Total adoption in the Plausible Scenario is 821.1 million hectares in 2050, representing 55.7 percent of the total suitable land. Of this, 749.4 million hectares are adopted from 2020-2050. The emissions impact of this scenario is 1.8 gigatons of carbon dioxide-equivalent by 2050. Net cost is US$0. Net savings is US$102.3 billion.

Total adoption in the Drawdown scenario is 892.9 million hectares in 2050, representing 60.6 percent of the total suitable land. Of this, 821.2 million hectares are adopted from 2020-2050. The impact of this scenario is 1.9 gigatons of carbon dioxide-equivalent by 2050.

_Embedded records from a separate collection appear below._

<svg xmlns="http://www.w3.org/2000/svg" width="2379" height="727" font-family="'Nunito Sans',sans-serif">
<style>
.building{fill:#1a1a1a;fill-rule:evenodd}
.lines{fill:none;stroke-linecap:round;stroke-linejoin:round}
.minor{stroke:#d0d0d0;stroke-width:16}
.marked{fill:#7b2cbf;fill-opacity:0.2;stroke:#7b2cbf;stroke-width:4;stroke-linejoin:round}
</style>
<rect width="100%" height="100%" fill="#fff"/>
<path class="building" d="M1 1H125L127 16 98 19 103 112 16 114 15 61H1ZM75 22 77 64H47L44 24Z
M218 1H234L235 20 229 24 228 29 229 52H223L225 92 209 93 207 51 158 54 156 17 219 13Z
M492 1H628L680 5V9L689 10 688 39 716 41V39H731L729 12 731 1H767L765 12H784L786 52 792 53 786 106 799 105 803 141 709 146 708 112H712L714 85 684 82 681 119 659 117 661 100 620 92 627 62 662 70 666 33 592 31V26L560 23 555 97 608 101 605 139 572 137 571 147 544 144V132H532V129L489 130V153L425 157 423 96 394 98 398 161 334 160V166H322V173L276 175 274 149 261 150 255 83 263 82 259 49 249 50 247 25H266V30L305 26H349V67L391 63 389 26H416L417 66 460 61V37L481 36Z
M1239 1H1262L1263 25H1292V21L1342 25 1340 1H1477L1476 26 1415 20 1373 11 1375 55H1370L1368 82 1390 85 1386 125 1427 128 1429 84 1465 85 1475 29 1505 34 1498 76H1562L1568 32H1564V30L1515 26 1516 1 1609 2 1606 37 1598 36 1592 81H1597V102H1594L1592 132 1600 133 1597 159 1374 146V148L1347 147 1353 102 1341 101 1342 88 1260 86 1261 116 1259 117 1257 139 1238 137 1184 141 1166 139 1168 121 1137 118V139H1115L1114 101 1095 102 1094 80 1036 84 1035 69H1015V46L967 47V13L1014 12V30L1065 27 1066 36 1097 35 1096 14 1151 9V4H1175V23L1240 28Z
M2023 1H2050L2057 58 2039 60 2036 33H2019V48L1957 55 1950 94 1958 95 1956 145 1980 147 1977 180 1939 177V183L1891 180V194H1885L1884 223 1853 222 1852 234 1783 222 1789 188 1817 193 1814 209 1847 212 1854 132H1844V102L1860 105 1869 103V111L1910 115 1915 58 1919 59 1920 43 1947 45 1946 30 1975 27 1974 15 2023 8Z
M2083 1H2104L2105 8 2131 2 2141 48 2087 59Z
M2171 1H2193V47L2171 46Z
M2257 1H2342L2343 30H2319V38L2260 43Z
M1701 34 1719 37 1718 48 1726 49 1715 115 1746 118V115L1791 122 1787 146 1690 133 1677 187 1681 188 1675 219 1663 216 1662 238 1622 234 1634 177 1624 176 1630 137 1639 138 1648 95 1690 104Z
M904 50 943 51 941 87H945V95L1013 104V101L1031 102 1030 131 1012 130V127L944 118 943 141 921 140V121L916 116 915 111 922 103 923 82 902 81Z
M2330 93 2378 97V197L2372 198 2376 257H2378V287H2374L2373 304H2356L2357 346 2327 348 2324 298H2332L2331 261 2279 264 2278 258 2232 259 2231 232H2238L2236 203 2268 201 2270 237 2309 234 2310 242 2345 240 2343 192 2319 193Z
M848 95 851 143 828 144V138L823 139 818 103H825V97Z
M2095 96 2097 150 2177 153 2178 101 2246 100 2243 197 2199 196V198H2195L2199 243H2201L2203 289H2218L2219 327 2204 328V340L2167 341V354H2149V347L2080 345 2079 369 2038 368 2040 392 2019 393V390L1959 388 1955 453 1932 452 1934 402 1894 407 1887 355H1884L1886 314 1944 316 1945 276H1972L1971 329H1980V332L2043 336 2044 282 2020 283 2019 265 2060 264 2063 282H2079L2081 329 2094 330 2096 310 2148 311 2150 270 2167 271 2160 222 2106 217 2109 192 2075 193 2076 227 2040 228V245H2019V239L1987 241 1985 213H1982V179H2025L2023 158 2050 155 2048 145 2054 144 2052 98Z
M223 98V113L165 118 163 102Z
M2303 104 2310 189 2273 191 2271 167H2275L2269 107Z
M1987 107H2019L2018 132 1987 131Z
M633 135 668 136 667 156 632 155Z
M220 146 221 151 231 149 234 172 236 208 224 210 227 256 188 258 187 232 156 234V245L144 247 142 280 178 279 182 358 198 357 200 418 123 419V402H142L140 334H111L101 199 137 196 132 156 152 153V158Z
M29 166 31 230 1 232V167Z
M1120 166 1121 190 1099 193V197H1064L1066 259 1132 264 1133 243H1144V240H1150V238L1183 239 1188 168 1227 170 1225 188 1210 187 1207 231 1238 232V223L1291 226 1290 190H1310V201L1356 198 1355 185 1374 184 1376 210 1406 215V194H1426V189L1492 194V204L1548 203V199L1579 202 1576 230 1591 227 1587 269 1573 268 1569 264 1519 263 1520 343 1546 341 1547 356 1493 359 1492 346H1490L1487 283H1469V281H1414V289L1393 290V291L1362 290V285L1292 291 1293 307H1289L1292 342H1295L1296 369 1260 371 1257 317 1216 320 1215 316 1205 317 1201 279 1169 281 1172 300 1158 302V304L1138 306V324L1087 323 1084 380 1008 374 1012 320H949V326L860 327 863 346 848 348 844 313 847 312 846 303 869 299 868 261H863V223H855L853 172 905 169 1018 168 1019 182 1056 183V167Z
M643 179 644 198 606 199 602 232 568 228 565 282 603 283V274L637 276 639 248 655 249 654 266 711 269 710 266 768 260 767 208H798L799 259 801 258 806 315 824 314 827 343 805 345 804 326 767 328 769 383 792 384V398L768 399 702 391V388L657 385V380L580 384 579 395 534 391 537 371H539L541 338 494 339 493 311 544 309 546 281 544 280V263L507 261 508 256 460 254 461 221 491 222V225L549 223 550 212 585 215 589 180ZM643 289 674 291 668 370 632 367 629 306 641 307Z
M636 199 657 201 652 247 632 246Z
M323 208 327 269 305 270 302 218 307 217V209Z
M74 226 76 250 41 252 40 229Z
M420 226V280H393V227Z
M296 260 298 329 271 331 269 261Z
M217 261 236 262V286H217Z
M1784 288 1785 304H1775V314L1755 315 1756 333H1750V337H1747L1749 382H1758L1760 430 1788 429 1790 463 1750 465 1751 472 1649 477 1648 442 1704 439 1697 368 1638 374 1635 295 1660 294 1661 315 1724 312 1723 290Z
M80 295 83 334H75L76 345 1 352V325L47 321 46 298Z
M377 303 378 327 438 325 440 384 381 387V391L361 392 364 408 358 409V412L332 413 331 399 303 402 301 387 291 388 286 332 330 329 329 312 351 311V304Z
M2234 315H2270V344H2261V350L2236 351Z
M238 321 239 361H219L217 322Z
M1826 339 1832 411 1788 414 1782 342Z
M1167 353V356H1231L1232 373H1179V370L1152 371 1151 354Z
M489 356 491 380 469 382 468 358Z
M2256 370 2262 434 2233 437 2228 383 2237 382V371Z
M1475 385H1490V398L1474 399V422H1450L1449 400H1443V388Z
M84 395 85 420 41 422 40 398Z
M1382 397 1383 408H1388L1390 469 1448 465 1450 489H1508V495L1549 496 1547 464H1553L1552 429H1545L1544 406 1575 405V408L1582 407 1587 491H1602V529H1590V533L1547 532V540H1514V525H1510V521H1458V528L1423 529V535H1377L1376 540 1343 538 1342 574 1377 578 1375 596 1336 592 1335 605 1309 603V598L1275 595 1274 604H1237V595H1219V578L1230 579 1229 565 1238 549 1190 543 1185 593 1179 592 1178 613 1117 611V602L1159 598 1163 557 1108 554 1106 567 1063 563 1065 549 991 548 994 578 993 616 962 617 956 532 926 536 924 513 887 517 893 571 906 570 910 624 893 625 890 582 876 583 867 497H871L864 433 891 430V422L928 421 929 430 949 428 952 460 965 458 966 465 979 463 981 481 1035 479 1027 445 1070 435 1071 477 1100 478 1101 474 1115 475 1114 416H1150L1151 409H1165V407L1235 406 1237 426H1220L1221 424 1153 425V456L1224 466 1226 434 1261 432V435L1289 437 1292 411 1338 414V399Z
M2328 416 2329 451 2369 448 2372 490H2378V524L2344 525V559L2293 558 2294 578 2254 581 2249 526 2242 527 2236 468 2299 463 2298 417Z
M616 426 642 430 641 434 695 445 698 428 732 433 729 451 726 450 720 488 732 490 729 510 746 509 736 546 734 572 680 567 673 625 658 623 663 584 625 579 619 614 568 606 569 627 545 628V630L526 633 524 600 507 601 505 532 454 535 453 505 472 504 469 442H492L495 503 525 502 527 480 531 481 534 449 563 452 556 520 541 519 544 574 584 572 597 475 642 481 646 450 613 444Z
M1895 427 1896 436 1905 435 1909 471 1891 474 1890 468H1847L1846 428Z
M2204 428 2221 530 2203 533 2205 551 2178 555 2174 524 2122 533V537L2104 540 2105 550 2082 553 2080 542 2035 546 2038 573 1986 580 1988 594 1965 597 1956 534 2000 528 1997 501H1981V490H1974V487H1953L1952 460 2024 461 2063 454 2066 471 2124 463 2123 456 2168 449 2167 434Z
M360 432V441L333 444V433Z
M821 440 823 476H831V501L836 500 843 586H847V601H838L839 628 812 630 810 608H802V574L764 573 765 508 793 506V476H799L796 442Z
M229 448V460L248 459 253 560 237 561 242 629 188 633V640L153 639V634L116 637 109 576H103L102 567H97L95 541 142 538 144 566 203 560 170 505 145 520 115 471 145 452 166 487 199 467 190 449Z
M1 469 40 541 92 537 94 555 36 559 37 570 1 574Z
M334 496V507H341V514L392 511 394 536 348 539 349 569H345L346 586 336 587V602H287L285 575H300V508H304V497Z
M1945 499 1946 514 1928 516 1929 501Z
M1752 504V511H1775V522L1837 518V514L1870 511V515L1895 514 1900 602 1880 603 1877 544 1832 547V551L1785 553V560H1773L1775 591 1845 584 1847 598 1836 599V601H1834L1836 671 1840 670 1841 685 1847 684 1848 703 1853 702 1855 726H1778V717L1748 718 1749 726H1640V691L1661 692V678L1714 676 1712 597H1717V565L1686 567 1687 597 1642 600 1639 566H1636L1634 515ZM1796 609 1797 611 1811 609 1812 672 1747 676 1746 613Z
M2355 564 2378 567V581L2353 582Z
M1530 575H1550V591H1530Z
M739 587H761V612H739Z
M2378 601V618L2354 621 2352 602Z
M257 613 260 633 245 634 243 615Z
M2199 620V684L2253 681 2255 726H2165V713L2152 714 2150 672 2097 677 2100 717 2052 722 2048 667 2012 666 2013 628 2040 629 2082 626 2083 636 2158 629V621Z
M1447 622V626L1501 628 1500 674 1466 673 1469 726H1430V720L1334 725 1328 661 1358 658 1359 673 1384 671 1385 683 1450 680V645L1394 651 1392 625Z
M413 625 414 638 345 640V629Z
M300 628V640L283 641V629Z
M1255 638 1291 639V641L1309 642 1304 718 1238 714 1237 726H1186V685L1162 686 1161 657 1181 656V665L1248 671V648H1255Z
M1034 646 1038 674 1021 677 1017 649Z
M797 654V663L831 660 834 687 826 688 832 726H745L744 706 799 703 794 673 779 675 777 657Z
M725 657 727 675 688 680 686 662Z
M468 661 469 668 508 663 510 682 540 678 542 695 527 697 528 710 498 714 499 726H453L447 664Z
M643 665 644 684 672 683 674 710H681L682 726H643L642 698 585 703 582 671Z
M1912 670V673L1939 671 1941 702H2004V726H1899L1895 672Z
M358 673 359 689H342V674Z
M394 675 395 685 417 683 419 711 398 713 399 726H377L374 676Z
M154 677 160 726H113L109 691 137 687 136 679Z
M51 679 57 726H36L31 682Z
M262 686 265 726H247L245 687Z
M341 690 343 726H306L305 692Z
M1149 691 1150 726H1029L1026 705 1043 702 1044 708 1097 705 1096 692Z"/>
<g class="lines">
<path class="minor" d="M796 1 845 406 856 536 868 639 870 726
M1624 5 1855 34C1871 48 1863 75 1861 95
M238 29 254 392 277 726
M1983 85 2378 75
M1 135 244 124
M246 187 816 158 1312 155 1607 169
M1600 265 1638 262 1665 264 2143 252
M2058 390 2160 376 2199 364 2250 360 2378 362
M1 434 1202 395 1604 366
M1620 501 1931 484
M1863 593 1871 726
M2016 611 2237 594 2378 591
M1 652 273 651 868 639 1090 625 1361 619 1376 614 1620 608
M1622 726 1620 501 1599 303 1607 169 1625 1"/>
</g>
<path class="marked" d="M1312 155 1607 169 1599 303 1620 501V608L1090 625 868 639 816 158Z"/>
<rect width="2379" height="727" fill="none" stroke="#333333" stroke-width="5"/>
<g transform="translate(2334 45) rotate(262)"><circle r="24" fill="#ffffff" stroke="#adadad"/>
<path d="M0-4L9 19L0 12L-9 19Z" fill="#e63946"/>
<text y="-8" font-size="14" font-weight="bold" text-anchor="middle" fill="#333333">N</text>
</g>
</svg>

Total adoption in the Optimum scenario is 1,208.8 million hectares in 2050, representing 82.0 percent of the total suitable land. Of this, 1,137.1 million hectares are adopted from 2020-2050. The impact of this scenario is 2.7 gigatons of carbon dioxide-equivalent by 2050.

Discussion

Benchmarks

The Intergovernmental Panel on Climate Change (IPCC) reports that the emissions reduction from all agricultural nitrous oxide (including fertilizers, manure, and other sources) is projected to be 89 to 1,844 million metric tons of carbon dioxide-equivalent per year by 2030 (Smith, 2007, Table 8.6). Though this is not a precise benchmark, the Drawdown model calculates 50-80 gigatons of carbon dioxide-equivalent per year in 2030 from nitrogen fertilizer alone, not including manure and other nitrous oxide sources.

Limitations

This study could be improved should better data on current adoption of nutrient management become available.

Conclusions

This is a solution that should be adopted regardless of its mitigation impact. It saves farmers money and reduces water pollution. That it reduces emissions of a powerful greenhouse gas, and emissions associated with producing that gas, makes this a clear win-win solution.